Palo Alto Networks K2-Series Review

Until recently, most of my time was spent implementing this product and our company still does that. As a security solutions architect, I'm now more focused on the architecture and that side of things. We're partners with Palo Alto. 

It's a very good product, simple to use. The visibility is very, very important, and that's good with Palo Alto. The solution has simple integrations with the domain controllers and other inventories, which the endpoint traps by cloud which is very important. It's an easy firewall, very easy to configure, to monitor, and to use. It's easier than Forte, for example. 

The solution could be improved with more dedicated reporting about the user's context. For example, if I need to have a summarized report that includes uses as well as consolidating the user's activities, threads and applications on the endpoint machine, Palo Alto does not have the visibility for the endpoint in their firewalls. If I want to have a report from the firewall that summarizes user application from the user side, rather than the server side, Palo Alto software does not have that information.

Other vendors, such as Cisco, have that in their profile. You can generate a report from Cisco firewall and it will tell you that you're using the internet, and using Firefox or Google Chrome. Palo Alto doesn't have that extended visibility to the end point. 

It would be the same for additional features - I need to have the visibility of the endpoint application, endpoint context. It's an innate feature in Cisco firewalls. I don't like the style of Forte, for example. It has email spam over the firewall. I don't like this feature, and I don't like to have features that are not really good for out of the box. What Forte does have that is good is an explicit proxy capability and Palo Alto could include that.

I've been using this solution for more than 10 years. 

Palo Alto is stable.
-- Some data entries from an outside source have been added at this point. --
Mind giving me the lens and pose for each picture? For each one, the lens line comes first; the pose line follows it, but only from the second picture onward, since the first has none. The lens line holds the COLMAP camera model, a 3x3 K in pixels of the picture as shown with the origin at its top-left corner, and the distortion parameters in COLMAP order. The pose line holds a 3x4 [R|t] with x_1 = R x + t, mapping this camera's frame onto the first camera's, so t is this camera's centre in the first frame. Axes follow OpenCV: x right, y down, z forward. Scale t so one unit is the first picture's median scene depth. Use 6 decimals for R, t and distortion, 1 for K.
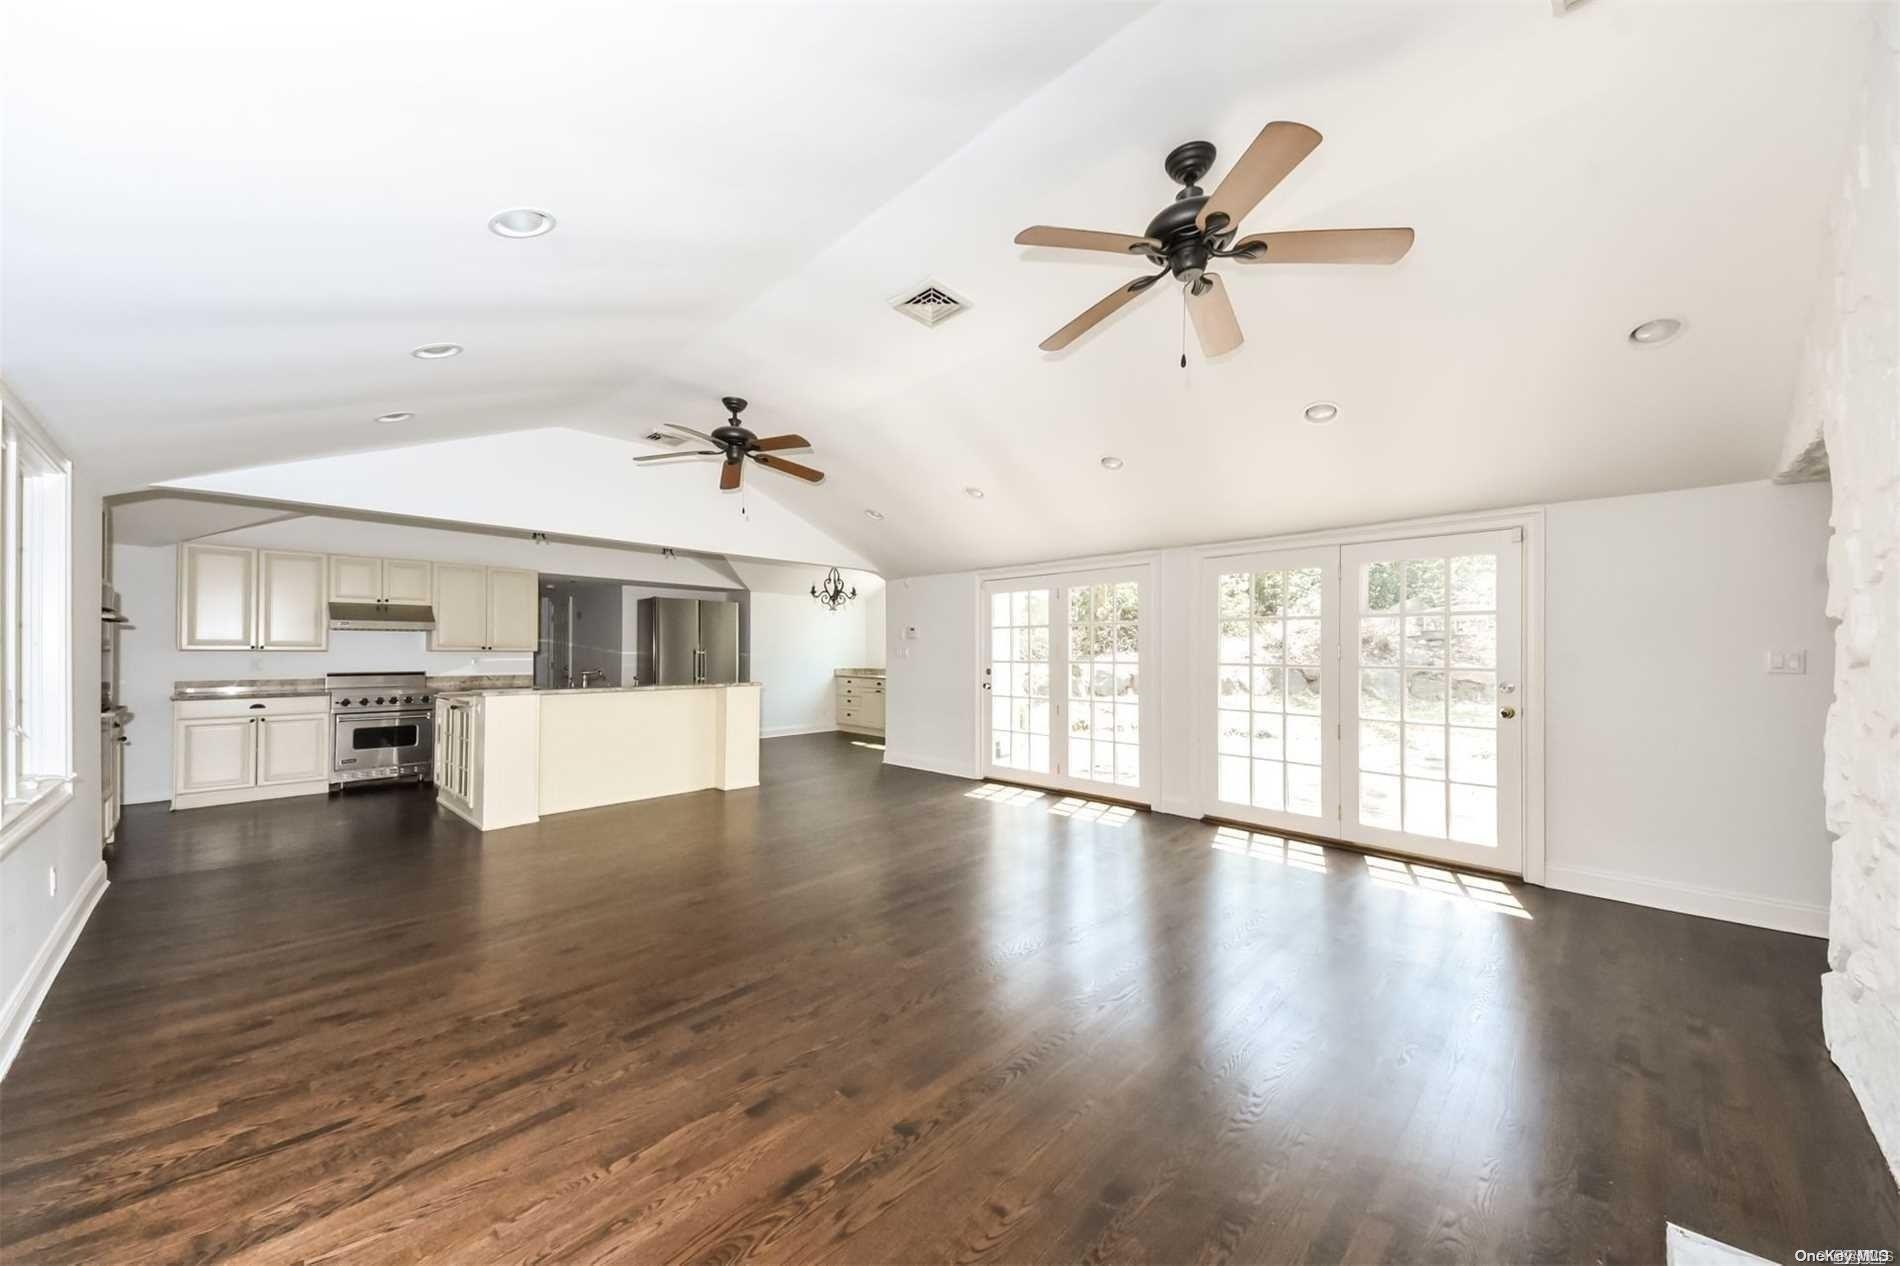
lens RADIAL K [[704.4, 0, 947.9], [0, 704.4, 634.7], [0, 0, 1]] dist [0.090203, -0.038318]
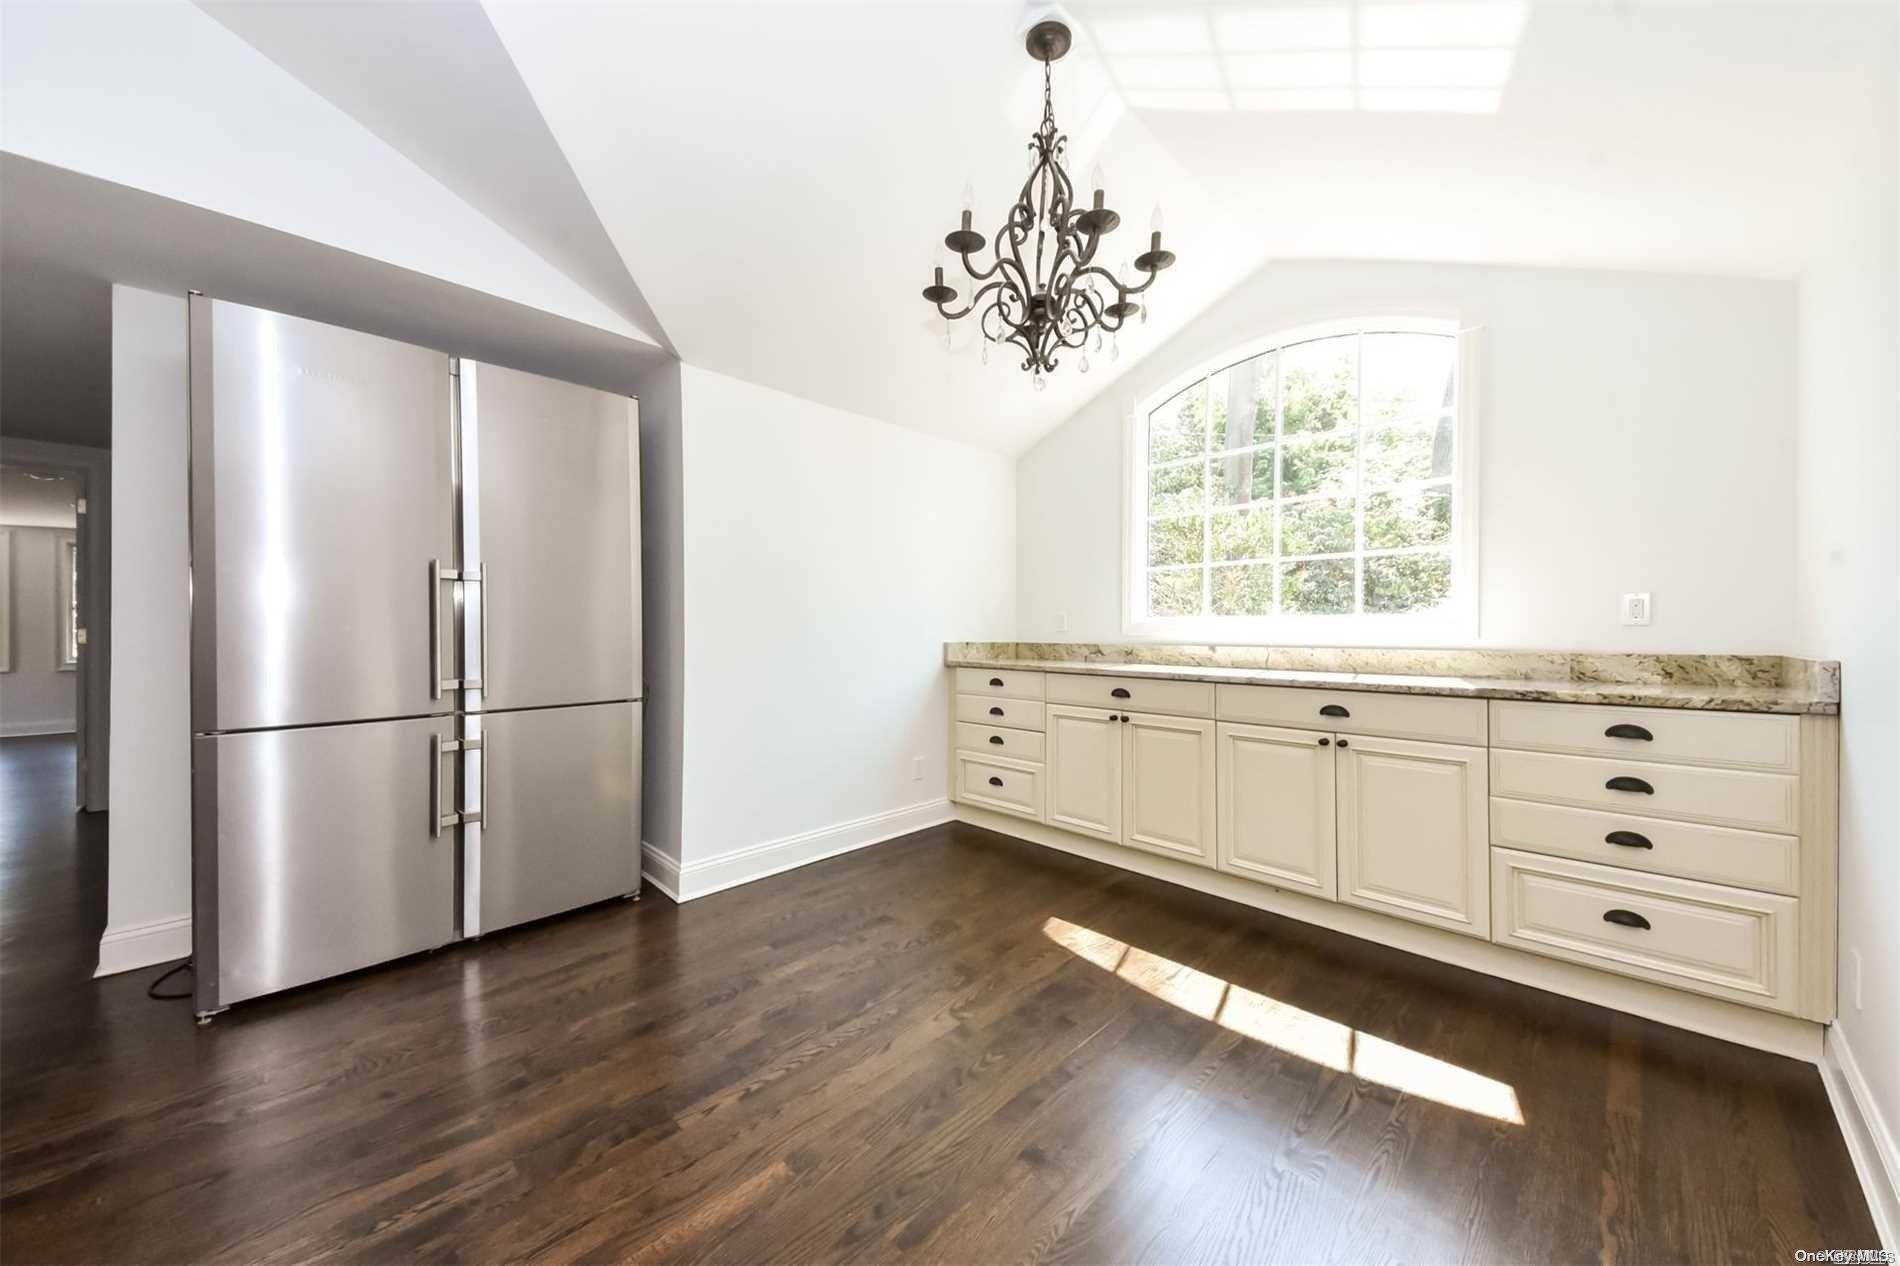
lens RADIAL K [[704.4, 0, 947.9], [0, 704.4, 634.7], [0, 0, 1]] dist [0.090203, -0.038318]
pose [[0.999944, -0.007787, 0.007167, -0.255370], [0.007569, 0.999523, 0.029928, 0.052587], [-0.007397, -0.029872, 0.999526, 1.033012]]
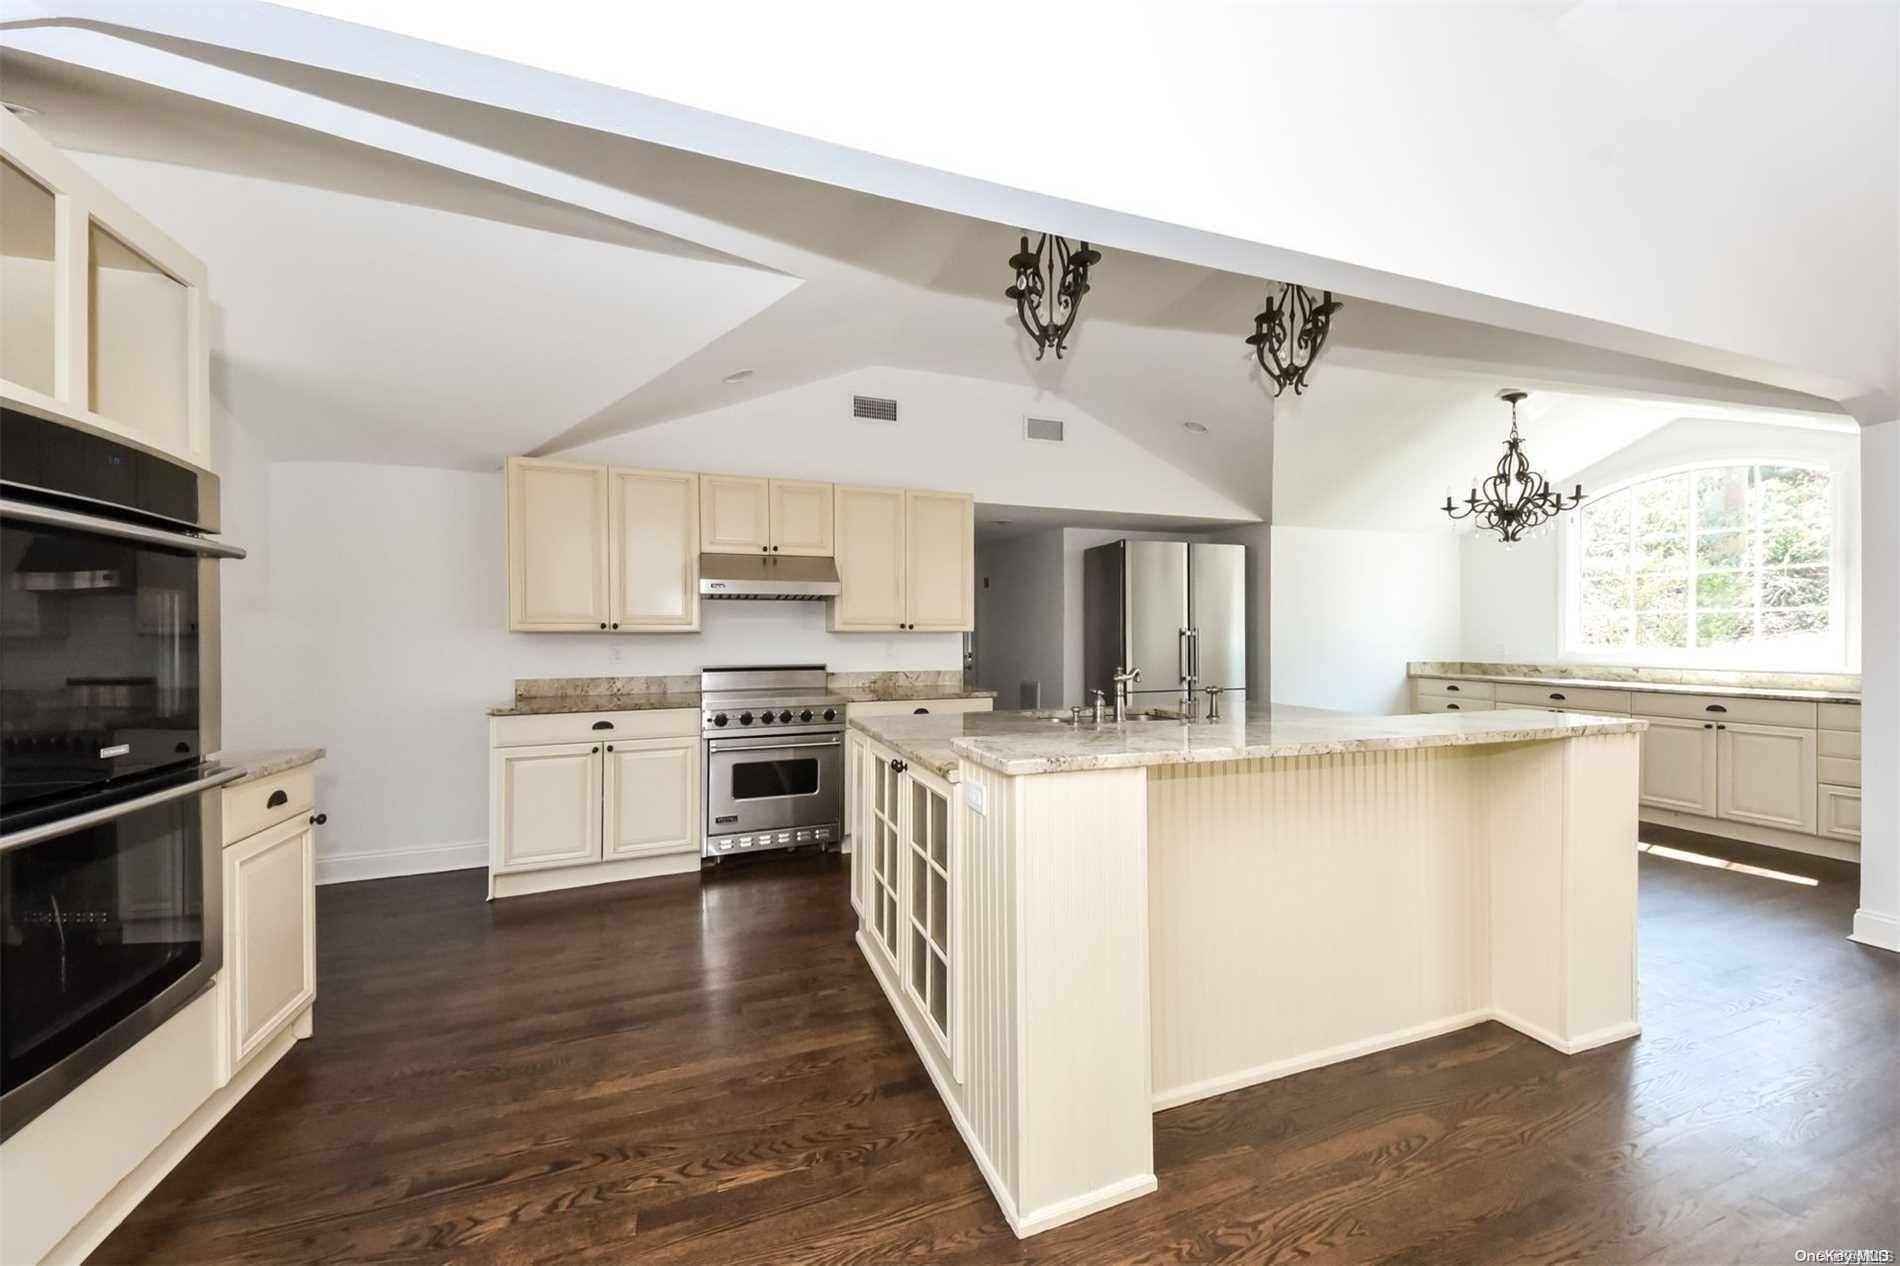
lens RADIAL K [[704.4, 0, 947.9], [0, 704.4, 634.7], [0, 0, 1]] dist [0.090203, -0.038318]
pose [[0.907320, -0.007969, -0.420366, -0.393451], [0.016326, 0.999734, 0.016286, 0.017613], [0.420124, -0.021639, 0.907209, 0.530461]]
They used to have some issues but now they're good. All software has a vulnerability, but stability here is fine.

It never used to be scalable but they've recently added a cluster mechanism so you can scale as much as you need. I've spoken to them and they're going to make an announcement about it later in the month if they haven't already. 

Palo Alto support is good, I contact them all the time. They have two kinds of support: Premium, which allows you to contact the vendor directly, they open the case, and you communicate with Palo Alto and they'll help you on the spot. There is also Partner support. I would not recommend that to anyone. 

Palo Alto is the easiest solution in this field to implement. 

Implementation depends on the use case. For example, if you implement on the edge, or you implement on-prem, or you implement on the internet, it's different from implementing to the data center. It's generally a quick process. It might take around two weeks, depending on the number of applications in the data center. If you're using solutions like Forte or Cisco, they will take longer. 

The number of people required to implement also varies depending on how you plan to implement - whether over the internet or if you deploy through the application theme. It requires communication between all parties. 

It's a good product. I would suggest people think about the design, the architecture, what they have and the applications. If they have a different kind of firewall, if they have an internet firewall, they can use the Palo Alto tool. Or they can use something else depending on what they have on their network.

I recommend Palo Alto because it's a platform as well as a firewall and it has a lot of features. I would suggest testing the features and trying to get all the benefits of all the functions in the box. 

I would rate this solution a seven out of 10.